The latest chapter of the confected, and dangerous, argument about values comes with a discussion paper, issued yesterday by the parliamentary secretary to the Minister for Immigration and Ethnic Affairs Andrew Robb.

Like all the intervention of late - whether they have come from Labor or from the Liberal Party - he is addressing a non-problem, if in terms suggesting that there is a problem. It invites, for example, a debate about whether migrants - or at least migrants who aspire to take up Australian citizenship, should be encouraged to learn English, and be tested, before being given citizenship, on their proficiency with it. Most Australians would think so. The way in which the question is thrown out would seem to suggest that the answer is yes, but that hitherto we have imposed no requirement. All credit then, the implication runs, to Mr Robb, and his wise colleagues and advisers, for putting the need for such requirements on to the agenda.

All decent Australians should rush to Mr Robb's website and click the yes button in the simplistic questions asked.

But Mr Robb is having a lend of us. The fact is that our citizenship laws have for a long time had such a requirement for a working knowledge of English. Likewise with requirements to show (and in English!) some basic understanding of the rights and responsibilities of citizenship and aspects of the Australian way of life. There is no gap in our system - or, if there is a gap, it is one considerably narrower than he pretends.

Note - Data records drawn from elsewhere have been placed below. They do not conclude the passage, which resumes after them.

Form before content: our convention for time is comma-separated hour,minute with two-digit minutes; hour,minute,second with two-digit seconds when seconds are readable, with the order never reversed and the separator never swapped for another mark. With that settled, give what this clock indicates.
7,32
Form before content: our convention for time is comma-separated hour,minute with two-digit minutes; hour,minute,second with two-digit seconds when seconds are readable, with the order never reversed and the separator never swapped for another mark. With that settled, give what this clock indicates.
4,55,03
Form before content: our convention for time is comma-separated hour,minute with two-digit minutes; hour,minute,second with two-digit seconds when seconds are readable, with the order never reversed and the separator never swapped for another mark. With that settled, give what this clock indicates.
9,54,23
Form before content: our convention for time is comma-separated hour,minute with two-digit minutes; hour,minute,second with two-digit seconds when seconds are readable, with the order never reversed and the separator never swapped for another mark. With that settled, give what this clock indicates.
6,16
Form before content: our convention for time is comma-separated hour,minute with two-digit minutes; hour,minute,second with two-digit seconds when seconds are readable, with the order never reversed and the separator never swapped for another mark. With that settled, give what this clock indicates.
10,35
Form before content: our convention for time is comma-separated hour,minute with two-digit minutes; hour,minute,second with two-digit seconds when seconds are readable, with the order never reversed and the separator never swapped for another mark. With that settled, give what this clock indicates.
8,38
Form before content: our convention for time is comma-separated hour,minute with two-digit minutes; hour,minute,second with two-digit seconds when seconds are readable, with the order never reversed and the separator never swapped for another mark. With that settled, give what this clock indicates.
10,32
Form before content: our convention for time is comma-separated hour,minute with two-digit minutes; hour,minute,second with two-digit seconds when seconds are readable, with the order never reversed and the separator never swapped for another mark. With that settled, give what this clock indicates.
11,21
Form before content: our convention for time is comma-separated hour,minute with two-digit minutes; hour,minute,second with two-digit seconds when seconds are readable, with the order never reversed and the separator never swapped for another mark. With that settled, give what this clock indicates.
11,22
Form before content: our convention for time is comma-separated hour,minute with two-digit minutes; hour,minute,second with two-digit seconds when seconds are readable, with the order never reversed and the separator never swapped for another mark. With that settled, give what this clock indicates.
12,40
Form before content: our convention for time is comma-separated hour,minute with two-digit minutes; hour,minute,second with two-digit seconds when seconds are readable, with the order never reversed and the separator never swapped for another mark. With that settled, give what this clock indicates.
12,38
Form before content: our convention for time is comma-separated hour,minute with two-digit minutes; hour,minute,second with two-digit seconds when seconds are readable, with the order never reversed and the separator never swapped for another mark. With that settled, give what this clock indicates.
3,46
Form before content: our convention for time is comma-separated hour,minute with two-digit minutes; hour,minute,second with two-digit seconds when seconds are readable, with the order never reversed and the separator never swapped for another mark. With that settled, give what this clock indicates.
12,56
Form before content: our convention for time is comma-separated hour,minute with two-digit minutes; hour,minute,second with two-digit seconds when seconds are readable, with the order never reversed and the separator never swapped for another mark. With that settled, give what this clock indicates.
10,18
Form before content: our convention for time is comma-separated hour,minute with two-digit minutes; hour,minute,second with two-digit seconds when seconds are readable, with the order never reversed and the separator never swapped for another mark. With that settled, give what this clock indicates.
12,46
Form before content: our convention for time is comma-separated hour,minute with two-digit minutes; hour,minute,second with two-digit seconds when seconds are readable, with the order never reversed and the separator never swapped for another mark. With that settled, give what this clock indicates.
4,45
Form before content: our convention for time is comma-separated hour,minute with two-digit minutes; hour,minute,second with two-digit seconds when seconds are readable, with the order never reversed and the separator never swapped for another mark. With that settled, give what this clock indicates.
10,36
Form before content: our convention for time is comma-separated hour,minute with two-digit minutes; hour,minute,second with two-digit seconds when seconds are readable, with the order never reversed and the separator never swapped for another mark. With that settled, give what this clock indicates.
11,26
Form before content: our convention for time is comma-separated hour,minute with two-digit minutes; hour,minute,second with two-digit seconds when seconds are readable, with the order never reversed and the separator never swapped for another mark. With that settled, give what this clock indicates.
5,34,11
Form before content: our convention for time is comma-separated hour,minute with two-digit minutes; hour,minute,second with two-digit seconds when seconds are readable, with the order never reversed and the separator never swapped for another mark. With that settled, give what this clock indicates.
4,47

There might, perhaps, be room for some discussion about whether such requirements should be strengthened, perhaps made more formal - and, indeed, there are good arguments that they could be strengthened. But having such an argument would not provide Mr Robb, or his fellow ministers, with anything like the opportunity to lecture and hector migrants, to pretend themselves (and implicitly only themselves) the definers and guardians of our values and our way of life, and, perhaps, even so covertly, to send out some signals to a section of the Australian community which exhibits marked hostility to some of our migrants, supposedly on the basis that they "do not fit in" and "do not share our values".

If that were the aim, of course, the Government, which has a discreditable record on respect for diversity in our culture, would be jostling in the scrum with Labor, which has, in recent times, decided to play games with the politics of inclusion and exclusion, and to pandering to hostility to migrants and "foreigners".

Muslims, people of Middle Eastern and sub-continental descent should take cover while the "discussion being provoked" generates a host of ignorant statements on talk-back radio - fuelled by the shock jocks - about whether it is possible for people of other religions to embrace mateship, the equality of women and the "fair go - whatever that currently means.

Residents of African, Indo-Chinese, Chinese and other Asian descent should also be prepared to be hit by some of the stray shrapnel.

Some Aborigines and some other Australian citizens by birth, who (by virtue of deficiencies in their education) could neither pass an English test nor an examination in Australian political science will no doubt watch in wonder. It is unlikely that they will be better informed about the privileges, or the rights of citizenship, from what the politicians, the shock-jocks or the "good old Aussies" who like to pontificate on our culture will tell them. If there was something which is, or ought to be, of the essence of our culture, indeed, it is the right and instinct of Australians to distrust such pseudo-patriots.